Q7. Compare the classical (frequentist) approach to ANOVA with the Bayesian approach. What are the key
differences in terms of how they handle uncertainty, parameter estimation, and hypothesis testing?


Ans. Comparison of Classical (Frequentist) and Bayesian Approaches to ANOVA:

1. Handling Uncertainty:
   
Frequentist: Uses confidence intervals and p-values to quantify uncertainty, focusing on long-run frequencies.

Bayesian: Expresses uncertainty with probability distributions, incorporating prior knowledge and updating beliefs with observed data.

2. Parameter Estimation:

Frequentist: Estimates parameters using point estimates (e.g., sample means) and treats them as fixed but unknown.

Bayesian: Treats parameters as random variables with probability distributions, providing estimates from the posterior distribution.


3. Hypothesis Testing:

Frequentist: Employs null hypothesis significance testing (NHST) with fixed thresholds (e.g., alpha = 0.05) to determine if to reject the null hypothesis.

Bayesian: Uses Bayes factors or posterior probabilities to compare the strength of evidence for different hypotheses.

4. Summary:
   
The frequentist approach focuses on long-term properties and fixed estimates, while the Bayesian approach incorporates prior knowledge and provides a more flexible interpretation of uncertainty and hypothesis testing.








Q8. You have two sets of data representing the incomes of two different professions:

. Profession A: [48, 52, 55, 60, 62]

. Profession B: [45, 50, 55, 52, 47] Perform an F-test to determine if the variances of the two professions'
incomes are equal. What are your conclusions based on the F-test?

Task: Use Python to calculate the F-statistic and p-value for the given data.

Objective: Gain experience in performing F-tests and interpreting the results in terms of variance comparison.

In [1]:
import numpy as np
import scipy.stats as stats

# Data for the two professions
profession_A = np.array([48, 52, 55, 60, 62])
profession_B = np.array([45, 50, 55, 52, 47])

# Calculate the variances of the two professions
var_A = np.var(profession_A, ddof=1)  # Sample variance
var_B = np.var(profession_B, ddof=1)  # Sample variance

# Calculate the F-statistic
F_statistic = var_A / var_B

# Degrees of freedom
df_A = len(profession_A) - 1
df_B = len(profession_B) - 1

# Calculate the p-value for the F-test
p_value = stats.f.sf(F_statistic, df_A, df_B)  # Right tail

# Print results
print(f"F-statistic: {F_statistic:.2f}")
print(f"p-value: {p_value:.3f}")

# Conclusion
alpha = 0.05
if p_value > alpha:
    print("Fail to reject the null hypothesis: variances are equal.")
else:
    print("Reject the null hypothesis: variances are not equal.")


F-statistic: 2.09
p-value: 0.247
Fail to reject the null hypothesis: variances are equal.


Q9. Conduct a one-way ANOVA to test whether there are any statistically significant differences in average heights between three different regions with the following data:

. Region A: [160, 162, 165, 158, 164]

. Region B: [172, 175, 170, 168, 174]

. Region C: [180, 182, 179, 185, 183]

. Task: Write Python code to perform the one-way ANOVA and interpret the results.

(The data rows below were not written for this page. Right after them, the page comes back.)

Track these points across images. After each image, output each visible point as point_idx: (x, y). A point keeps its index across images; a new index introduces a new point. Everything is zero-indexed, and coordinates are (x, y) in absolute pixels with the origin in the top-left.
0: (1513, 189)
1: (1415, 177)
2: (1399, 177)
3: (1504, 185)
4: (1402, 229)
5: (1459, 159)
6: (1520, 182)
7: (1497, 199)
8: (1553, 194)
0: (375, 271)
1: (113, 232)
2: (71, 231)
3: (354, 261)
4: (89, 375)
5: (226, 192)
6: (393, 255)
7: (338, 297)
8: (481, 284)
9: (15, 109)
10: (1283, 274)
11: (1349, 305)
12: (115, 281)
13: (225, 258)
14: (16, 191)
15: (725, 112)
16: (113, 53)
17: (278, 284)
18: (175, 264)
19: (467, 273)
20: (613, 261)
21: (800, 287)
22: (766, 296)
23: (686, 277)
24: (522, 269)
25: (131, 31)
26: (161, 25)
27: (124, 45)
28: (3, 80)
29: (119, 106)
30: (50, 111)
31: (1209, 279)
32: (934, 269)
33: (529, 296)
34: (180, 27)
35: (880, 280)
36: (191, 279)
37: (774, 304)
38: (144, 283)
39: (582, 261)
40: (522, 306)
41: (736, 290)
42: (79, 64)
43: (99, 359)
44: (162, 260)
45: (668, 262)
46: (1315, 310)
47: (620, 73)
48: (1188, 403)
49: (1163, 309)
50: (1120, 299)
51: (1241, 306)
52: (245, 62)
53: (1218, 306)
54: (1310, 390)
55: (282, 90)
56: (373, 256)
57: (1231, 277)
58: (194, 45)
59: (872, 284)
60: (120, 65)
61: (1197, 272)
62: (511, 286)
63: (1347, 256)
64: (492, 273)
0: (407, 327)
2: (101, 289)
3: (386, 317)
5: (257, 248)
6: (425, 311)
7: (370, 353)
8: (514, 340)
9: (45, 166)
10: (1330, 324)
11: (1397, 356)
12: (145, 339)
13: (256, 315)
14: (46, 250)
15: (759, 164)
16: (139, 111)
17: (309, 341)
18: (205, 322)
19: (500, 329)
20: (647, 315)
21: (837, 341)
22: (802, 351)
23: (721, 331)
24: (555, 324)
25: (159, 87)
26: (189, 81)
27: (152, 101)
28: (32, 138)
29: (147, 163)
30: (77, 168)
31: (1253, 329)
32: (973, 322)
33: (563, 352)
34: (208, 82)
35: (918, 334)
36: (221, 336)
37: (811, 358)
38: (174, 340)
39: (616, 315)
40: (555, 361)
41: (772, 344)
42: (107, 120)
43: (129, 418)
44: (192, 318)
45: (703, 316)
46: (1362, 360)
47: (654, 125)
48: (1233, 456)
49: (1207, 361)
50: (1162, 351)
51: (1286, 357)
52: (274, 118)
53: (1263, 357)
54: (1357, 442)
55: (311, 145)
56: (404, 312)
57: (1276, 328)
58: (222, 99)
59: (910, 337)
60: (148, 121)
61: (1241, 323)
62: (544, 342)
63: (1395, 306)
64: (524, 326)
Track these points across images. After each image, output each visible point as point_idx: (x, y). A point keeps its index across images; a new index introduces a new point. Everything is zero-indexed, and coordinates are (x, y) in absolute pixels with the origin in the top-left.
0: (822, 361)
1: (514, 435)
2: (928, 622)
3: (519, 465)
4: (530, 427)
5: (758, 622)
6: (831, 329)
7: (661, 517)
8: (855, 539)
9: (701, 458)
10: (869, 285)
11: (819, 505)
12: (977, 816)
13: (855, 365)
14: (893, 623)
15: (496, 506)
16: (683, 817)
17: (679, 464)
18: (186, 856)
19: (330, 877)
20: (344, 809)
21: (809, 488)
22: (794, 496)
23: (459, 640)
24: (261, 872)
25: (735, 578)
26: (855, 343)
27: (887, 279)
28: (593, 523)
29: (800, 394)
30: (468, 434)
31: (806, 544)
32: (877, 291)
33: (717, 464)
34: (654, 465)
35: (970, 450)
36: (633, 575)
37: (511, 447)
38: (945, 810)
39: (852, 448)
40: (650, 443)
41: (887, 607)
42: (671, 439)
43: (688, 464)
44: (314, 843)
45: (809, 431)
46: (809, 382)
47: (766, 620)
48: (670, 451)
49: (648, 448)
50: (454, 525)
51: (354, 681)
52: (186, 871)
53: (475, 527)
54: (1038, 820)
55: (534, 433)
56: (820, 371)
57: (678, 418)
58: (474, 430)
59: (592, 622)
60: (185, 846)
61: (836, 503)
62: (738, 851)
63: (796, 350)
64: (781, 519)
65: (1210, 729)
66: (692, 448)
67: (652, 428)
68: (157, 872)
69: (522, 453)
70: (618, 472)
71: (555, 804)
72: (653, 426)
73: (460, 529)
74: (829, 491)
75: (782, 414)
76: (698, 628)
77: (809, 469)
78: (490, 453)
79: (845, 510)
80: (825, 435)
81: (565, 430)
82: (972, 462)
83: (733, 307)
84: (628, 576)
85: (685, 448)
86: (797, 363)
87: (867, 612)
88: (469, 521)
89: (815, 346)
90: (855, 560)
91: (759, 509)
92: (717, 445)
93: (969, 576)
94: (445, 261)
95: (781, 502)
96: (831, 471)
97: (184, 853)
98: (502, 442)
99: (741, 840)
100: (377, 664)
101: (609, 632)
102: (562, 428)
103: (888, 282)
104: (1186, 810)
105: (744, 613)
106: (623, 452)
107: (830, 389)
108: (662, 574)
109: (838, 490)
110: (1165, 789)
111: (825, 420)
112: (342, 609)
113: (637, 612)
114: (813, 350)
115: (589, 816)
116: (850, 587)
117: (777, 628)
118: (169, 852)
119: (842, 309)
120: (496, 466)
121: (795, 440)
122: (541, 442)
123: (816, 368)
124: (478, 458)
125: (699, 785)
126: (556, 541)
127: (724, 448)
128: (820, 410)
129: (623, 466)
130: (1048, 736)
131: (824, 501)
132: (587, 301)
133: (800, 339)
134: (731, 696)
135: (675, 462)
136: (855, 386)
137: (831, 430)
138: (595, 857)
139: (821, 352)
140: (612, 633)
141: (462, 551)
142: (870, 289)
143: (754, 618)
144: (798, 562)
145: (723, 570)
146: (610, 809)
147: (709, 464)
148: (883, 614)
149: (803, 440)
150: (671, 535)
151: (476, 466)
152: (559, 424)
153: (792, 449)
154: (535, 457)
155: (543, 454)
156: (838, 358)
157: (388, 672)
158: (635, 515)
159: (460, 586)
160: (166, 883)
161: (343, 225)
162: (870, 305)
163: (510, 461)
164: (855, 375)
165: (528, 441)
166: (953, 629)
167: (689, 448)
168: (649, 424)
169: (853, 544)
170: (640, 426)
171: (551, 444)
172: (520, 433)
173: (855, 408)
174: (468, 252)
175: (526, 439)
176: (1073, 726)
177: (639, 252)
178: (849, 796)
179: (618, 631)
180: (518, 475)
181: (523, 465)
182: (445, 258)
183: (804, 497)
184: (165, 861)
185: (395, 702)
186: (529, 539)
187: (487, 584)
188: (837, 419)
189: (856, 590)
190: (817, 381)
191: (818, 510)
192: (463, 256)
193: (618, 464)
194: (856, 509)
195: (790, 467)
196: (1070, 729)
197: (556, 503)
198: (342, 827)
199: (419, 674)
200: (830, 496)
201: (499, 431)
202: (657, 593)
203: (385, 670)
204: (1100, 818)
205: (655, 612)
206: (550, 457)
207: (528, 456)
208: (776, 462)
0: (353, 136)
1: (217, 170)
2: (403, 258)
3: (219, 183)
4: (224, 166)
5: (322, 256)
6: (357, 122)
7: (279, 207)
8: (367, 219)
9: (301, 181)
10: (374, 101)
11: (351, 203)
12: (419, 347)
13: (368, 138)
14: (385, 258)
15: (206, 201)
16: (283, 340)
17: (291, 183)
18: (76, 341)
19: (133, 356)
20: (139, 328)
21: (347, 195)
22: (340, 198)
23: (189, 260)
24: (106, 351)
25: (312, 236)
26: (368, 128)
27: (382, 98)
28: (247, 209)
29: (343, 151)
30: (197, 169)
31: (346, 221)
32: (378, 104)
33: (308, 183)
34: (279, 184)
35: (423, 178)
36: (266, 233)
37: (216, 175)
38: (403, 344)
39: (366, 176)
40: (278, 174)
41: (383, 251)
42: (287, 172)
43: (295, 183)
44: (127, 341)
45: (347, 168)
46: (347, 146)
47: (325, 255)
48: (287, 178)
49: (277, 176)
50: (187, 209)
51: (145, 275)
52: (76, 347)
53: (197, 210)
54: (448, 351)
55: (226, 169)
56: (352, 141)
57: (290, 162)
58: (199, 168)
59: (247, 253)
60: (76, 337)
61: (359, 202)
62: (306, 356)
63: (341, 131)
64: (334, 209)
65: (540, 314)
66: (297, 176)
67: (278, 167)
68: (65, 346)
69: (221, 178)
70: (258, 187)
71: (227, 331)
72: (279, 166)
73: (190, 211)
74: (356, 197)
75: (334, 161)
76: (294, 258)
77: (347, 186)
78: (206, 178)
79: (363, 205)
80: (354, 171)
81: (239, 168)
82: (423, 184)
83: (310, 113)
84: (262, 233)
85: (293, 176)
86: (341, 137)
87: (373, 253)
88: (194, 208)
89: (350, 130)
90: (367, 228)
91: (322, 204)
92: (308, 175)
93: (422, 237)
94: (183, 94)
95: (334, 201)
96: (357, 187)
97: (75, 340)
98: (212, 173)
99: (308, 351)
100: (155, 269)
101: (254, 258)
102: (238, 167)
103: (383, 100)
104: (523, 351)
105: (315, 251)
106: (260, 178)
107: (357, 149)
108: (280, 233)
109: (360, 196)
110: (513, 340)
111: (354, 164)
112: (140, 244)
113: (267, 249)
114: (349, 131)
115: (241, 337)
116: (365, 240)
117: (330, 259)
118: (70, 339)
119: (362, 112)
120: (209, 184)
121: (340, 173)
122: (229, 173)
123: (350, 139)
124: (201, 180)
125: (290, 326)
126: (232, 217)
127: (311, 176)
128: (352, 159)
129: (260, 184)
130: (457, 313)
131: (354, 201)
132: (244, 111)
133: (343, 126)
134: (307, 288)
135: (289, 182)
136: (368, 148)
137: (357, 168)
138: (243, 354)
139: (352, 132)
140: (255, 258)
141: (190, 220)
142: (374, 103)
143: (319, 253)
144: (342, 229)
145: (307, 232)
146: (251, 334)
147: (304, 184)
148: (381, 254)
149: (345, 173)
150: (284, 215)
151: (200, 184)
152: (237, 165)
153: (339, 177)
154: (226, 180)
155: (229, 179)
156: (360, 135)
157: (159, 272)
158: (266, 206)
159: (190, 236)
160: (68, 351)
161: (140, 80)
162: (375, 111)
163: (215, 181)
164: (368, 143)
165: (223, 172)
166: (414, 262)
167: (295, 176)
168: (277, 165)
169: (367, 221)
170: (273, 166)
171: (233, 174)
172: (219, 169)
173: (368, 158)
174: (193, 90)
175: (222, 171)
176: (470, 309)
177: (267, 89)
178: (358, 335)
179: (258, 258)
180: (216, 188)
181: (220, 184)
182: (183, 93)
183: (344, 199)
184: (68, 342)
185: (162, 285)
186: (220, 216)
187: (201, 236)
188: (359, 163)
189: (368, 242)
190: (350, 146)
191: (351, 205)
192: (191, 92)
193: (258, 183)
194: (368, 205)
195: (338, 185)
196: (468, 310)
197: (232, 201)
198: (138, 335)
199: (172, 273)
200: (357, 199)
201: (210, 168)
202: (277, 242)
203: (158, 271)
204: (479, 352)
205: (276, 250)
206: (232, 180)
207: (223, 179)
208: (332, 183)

. Objective: Learn how to perform one-way ANOVA using Python and interpret F-statistic and p-value. 

In [2]:
import numpy as np
import scipy.stats as stats

# Data for the three regions
region_A = np.array([160, 162, 165, 158, 164])
region_B = np.array([172, 175, 170, 168, 174])
region_C = np.array([180, 182, 179, 185, 183])

# Combine the data into a single array for ANOVA
data = [region_A, region_B, region_C]

# Perform one-way ANOVA
F_statistic, p_value = stats.f_oneway(*data)

# Print results
print(f"F-statistic: {F_statistic:.2f}")
print(f"p-value: {p_value:.6e}")

# Conclusion
alpha = 0.05
if p_value < alpha:
    print("Reject the null hypothesis: there are significant differences in average heights among the regions.")
else:
    print("Fail to reject the null hypothesis: no significant differences in average heights among the regions.")


F-statistic: 67.87
p-value: 2.870664e-07
Reject the null hypothesis: there are significant differences in average heights among the regions.